The men watching from across the street saw the three large boxes carried in and three empty boxes carried out. Only one of them wasn’t empty. The truck rattled off down the road and Bunting lay in that box, praying that his subterfuge had worked. After the truck had gone two miles without being stopped, he lifted the top of the wooden box, clambered out, and sat on one of the curved metal bump-outs over the wheel wells.

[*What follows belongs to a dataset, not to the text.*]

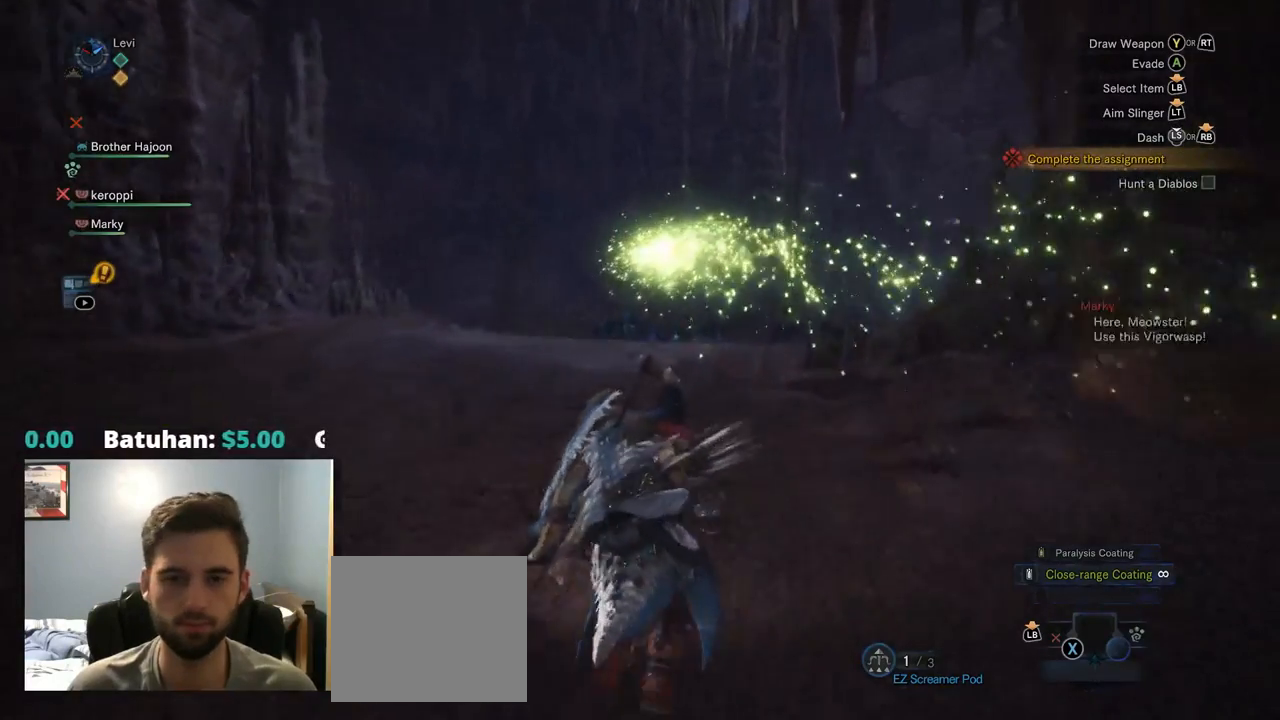
{"buttons": ["R1"], "left_stick": "up", "right_stick": "center", "events": [[200, "right_stick", "center"]]}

His thoughts were not on his predicament. Or on Edgar Roy. Or the E-Program. He was thinking about his wife and children. He was thinking about their next step in his plan. And he bitterly chastised himself for having to put them through this. And of course he prayed that it actually worked.
It has to.
The Buntings’ walk lasted about an hour and then they returned to their home. The children raced upstairs to their rooms. Julie Bunting took off her coat and hung it up in the closet. She turned to the man behind her as he also took off his hat, coat, and muffler. He had entered the house hidden in the same box that Peter Bunting had exited from it.
“Peter said you knew what to do,” Mrs. Bunting said to the man, who was the same height and build as her husband. With the other man’s clothes on he was a perfect decoy.
“I do, Mrs. Bunting. I’ll be with you every step of the way.”
A minute later Julie Bunting sat down in a chair in the foyer, her hands kneading her thighs. When her husband had come to her, told her what she needed to do, it had collapsed her perfect little world. She was a bright, educated woman. She loved being a wife and mother, but she was no wallflower. She had questioned him at length about what was going on. The little he had told her had frozen the woman’s blood.
She had never wanted to know exactly what he did. She knew it was in the government arena, something to do with protecting the country, but that was all. The security team that he employed she had assumed was for this reason and also because the Buntings were wealthy and such people needed security. On the other hand she had her hemisphere of existence: her family, her charities, the wonderful social life of a New Yorker with money to burn. It was really all that she could have wanted in life.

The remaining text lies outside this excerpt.